Le mouvement Occupy et ses dérivés - dont l'Idle No More amérindien - seront peut-être un facteur de changement. Elle voit ces initiatives citoyennes comme quelque chose de «prometteur». Pacifistes, autochtones, immigrants, Noirs, «1%»: tous ces mouvements sont liés les uns aux autres, ce qui n'aurait peut-être pas été aussi simple à l'époque. Elle est tout particulièrement heureuse que des pays africains, l'Égypte et la Tunisie en tête, aient sonné l'éveil des consciences avec leur Printemps arabe.

«Cela est tout à fait inspirant. Il se crée des solidarités qu'on n'aurait jamais pu imaginer. C'est aussi une bonne leçon d'humilité, pour nous, Nord-Américains, qui croyons être les meilleurs dans tout. On peut apprendre beaucoup de ces gens-là. Comme on peut apprendre beaucoup des Palestiniens, qui luttent pour leur terre depuis 1948.»

Même si elle n'est plus à l'avant-poste de la rébellion, la militante de 69 ans continue de livrer bataille sur tous les fronts. Outre la cause noire, elle s'intéresse particulièrement à l'industrie carcérale, au féminisme, à la philo et au communisme, et oeuvre comme conférencière après une longue carrière universitaire.

«Ennemi public»

On est loin de «l'ennemi public numéro un» qui avait semé l'émoi aux États-Unis en 1970. Accusée de complicité de meurtre, Angela Davis, communiste avouée, a figuré sur la liste des femmes les plus recherchées par le FBI, avant d'être incarcérée. L'affaire avait connu un retentissement international et rallié l'appui de plusieurs personnalités d'envergure, dont Jean-Paul Sartre et John Lennon.

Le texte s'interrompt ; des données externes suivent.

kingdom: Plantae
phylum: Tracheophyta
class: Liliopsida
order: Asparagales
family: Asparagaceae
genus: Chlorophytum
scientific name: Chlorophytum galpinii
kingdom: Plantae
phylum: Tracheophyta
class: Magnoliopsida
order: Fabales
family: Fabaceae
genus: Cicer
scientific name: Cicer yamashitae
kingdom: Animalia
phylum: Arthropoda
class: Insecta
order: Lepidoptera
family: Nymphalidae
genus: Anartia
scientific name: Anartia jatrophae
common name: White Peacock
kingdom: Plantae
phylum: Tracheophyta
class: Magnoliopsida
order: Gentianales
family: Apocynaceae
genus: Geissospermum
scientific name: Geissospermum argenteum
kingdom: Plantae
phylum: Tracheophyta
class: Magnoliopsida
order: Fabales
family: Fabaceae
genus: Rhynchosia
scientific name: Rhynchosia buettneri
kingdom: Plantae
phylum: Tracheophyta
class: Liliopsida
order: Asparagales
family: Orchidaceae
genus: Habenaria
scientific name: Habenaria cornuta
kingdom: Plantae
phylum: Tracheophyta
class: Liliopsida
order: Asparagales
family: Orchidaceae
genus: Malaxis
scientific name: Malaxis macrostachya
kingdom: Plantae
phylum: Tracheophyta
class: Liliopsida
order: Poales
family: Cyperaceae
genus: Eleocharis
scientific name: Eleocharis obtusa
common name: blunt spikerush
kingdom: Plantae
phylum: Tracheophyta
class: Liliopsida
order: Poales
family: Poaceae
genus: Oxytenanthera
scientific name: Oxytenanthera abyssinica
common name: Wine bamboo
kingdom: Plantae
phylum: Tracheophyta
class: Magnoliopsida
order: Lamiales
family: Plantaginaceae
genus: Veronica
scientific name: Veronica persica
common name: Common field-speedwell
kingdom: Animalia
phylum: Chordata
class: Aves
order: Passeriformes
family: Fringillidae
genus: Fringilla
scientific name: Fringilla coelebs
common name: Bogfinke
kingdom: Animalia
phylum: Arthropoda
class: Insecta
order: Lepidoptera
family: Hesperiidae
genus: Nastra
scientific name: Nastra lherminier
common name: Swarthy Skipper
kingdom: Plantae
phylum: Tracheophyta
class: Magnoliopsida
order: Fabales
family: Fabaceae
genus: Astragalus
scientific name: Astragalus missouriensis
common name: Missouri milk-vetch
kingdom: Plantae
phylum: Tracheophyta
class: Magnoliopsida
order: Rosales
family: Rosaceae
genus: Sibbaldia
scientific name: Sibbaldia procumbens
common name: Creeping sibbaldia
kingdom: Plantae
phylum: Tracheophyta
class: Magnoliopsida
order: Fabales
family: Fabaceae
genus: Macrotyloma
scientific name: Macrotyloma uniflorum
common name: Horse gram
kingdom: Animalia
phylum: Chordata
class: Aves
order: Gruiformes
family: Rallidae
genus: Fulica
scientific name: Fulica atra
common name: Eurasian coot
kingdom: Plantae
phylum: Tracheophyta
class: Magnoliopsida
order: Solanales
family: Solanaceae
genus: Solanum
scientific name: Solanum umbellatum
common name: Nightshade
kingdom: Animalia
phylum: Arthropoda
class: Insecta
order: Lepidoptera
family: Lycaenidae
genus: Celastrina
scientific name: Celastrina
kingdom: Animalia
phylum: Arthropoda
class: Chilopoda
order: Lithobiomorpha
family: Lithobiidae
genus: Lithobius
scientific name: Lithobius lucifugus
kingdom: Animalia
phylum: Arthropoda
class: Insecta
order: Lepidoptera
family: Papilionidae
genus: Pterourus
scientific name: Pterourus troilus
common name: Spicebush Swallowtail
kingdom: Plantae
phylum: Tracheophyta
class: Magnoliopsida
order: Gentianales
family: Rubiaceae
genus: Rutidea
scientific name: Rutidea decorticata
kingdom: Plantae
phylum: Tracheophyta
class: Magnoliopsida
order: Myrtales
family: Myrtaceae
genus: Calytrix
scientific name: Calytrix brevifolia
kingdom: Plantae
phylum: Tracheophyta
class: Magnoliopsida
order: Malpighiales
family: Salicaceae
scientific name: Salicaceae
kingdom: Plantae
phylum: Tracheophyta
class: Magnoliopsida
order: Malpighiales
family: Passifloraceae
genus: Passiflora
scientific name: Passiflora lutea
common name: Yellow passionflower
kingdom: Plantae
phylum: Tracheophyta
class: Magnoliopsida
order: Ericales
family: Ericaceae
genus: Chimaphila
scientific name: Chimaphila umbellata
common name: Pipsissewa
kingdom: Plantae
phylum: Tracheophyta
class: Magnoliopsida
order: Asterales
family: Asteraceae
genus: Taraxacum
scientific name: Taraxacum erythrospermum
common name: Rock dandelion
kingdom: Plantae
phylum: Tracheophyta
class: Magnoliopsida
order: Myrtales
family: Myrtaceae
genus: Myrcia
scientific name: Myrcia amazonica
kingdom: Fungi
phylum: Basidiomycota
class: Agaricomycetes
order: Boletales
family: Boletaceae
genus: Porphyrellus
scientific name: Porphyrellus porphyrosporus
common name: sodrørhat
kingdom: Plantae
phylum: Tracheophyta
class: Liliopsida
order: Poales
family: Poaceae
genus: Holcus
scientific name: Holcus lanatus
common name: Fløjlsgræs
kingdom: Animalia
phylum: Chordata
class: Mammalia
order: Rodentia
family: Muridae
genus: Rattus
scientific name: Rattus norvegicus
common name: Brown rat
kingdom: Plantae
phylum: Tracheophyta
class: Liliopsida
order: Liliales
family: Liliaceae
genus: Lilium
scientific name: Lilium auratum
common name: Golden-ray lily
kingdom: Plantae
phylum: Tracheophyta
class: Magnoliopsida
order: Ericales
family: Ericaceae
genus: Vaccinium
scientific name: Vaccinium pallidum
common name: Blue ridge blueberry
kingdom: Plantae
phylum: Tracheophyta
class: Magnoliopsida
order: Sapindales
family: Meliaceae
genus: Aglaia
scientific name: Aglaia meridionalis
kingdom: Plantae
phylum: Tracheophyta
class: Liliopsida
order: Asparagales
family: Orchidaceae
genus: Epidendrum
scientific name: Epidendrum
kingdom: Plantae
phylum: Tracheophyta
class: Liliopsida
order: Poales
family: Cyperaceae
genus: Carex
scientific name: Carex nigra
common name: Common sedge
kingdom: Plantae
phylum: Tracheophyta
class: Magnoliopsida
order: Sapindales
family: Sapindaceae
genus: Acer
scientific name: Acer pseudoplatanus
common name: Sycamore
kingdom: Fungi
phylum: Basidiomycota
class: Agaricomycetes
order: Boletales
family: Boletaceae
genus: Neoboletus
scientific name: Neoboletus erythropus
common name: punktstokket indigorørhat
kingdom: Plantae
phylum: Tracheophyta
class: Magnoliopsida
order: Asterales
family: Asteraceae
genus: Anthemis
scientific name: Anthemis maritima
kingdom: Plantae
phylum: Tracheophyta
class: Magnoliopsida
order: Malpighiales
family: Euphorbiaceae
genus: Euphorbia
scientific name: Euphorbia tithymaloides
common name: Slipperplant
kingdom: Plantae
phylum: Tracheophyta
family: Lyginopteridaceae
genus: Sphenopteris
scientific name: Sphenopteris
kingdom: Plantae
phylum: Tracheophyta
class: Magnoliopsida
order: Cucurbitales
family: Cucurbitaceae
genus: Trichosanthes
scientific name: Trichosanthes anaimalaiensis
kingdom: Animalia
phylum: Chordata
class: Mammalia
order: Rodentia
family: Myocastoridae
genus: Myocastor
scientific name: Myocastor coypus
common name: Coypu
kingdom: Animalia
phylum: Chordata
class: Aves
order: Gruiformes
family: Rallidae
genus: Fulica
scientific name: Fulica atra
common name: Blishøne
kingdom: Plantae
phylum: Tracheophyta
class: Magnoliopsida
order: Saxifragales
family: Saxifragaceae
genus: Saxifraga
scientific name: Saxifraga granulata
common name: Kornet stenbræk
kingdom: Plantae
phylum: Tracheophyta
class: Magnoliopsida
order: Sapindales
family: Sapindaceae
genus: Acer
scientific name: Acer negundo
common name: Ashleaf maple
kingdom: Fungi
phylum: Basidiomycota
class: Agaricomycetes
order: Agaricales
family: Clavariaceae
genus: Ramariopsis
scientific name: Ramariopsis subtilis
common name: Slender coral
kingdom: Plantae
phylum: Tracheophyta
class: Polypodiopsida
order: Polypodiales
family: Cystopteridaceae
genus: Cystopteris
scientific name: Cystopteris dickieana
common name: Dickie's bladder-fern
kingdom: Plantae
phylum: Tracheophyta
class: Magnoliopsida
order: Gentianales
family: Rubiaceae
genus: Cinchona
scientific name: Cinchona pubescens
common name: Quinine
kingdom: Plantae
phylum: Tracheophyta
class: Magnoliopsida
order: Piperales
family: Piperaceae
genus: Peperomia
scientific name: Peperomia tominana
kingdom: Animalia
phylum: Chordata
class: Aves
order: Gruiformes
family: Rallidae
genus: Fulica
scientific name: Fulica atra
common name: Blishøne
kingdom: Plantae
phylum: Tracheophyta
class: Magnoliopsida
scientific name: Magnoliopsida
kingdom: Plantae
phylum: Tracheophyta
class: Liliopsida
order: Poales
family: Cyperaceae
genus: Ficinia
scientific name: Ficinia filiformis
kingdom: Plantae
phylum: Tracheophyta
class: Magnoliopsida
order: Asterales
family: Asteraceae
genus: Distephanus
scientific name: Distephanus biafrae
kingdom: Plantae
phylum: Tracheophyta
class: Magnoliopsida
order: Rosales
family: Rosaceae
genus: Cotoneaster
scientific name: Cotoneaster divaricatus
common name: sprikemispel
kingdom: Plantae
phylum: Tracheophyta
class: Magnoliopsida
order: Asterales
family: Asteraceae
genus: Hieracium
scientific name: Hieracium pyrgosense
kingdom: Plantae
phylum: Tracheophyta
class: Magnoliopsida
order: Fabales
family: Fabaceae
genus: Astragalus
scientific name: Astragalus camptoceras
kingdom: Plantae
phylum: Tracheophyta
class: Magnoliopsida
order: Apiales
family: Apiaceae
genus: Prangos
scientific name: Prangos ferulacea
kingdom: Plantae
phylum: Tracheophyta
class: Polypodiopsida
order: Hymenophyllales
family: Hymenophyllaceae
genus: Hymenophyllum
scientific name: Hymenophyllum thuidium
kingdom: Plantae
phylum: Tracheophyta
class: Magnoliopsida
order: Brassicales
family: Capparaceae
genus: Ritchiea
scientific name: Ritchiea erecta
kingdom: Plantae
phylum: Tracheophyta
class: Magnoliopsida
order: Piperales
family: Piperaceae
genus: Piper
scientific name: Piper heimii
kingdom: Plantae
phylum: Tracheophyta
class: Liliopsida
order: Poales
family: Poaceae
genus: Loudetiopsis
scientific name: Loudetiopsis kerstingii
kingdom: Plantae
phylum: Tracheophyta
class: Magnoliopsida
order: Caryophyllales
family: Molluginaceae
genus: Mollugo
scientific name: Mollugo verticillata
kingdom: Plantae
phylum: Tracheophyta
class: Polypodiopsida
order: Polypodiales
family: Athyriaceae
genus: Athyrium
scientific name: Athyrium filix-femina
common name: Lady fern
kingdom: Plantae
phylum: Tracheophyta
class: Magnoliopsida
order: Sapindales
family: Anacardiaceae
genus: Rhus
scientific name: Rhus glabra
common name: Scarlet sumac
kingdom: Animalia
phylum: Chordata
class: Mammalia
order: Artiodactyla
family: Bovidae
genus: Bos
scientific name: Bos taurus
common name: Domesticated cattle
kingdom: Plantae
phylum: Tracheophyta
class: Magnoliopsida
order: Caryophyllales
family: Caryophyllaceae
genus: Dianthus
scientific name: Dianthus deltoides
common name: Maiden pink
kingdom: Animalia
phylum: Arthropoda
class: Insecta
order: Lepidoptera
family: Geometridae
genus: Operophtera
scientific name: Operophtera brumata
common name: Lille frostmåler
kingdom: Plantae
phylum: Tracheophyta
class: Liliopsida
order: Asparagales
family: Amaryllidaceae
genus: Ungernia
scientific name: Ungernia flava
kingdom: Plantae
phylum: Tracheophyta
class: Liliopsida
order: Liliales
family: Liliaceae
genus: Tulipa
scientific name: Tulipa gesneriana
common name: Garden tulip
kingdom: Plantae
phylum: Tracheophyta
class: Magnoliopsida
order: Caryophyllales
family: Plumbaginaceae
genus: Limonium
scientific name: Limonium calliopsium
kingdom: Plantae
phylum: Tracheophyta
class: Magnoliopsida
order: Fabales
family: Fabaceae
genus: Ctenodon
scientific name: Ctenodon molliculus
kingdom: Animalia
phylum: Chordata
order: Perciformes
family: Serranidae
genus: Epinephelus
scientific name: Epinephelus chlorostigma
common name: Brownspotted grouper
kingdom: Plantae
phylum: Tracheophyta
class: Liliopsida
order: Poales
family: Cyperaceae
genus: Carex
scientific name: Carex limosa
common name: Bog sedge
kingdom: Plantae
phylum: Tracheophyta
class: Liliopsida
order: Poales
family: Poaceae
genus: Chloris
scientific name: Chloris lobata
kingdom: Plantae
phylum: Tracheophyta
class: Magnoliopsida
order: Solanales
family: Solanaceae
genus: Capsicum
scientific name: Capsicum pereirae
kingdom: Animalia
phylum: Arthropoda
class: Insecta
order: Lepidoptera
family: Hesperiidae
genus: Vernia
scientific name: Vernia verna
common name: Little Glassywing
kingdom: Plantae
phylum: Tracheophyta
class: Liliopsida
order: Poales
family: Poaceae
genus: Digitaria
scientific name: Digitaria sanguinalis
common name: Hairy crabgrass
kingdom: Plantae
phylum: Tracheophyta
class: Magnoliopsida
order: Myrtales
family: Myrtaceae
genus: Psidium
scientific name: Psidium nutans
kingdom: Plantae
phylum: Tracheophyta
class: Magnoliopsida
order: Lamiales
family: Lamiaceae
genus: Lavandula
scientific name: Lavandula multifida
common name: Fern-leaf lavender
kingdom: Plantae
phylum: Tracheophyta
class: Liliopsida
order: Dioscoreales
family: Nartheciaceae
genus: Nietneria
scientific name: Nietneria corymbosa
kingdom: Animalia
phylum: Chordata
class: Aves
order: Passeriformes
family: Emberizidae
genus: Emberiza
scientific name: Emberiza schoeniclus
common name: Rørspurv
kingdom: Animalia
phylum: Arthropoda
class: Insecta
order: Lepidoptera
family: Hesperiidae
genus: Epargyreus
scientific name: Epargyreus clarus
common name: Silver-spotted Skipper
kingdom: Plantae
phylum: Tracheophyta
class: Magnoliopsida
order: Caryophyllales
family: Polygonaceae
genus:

Il y a deux ans, l'actrice Halle Berry avait publiquement exprimé son souhait de camper Angela Davis dans un film biographique. C'est plutôt un documentaire qui lui rendra justice. Présenté au Festival international du film de Toronto l'automne dernier, Free Angela Davis and all the Political Prisonners, de Shola Lynch, devrait prendre l'affiche à la fin du mois d'avril. Une occasion de retracer le parcours de cette militante radicale, devenue de son vivant une icône de la culture populaire.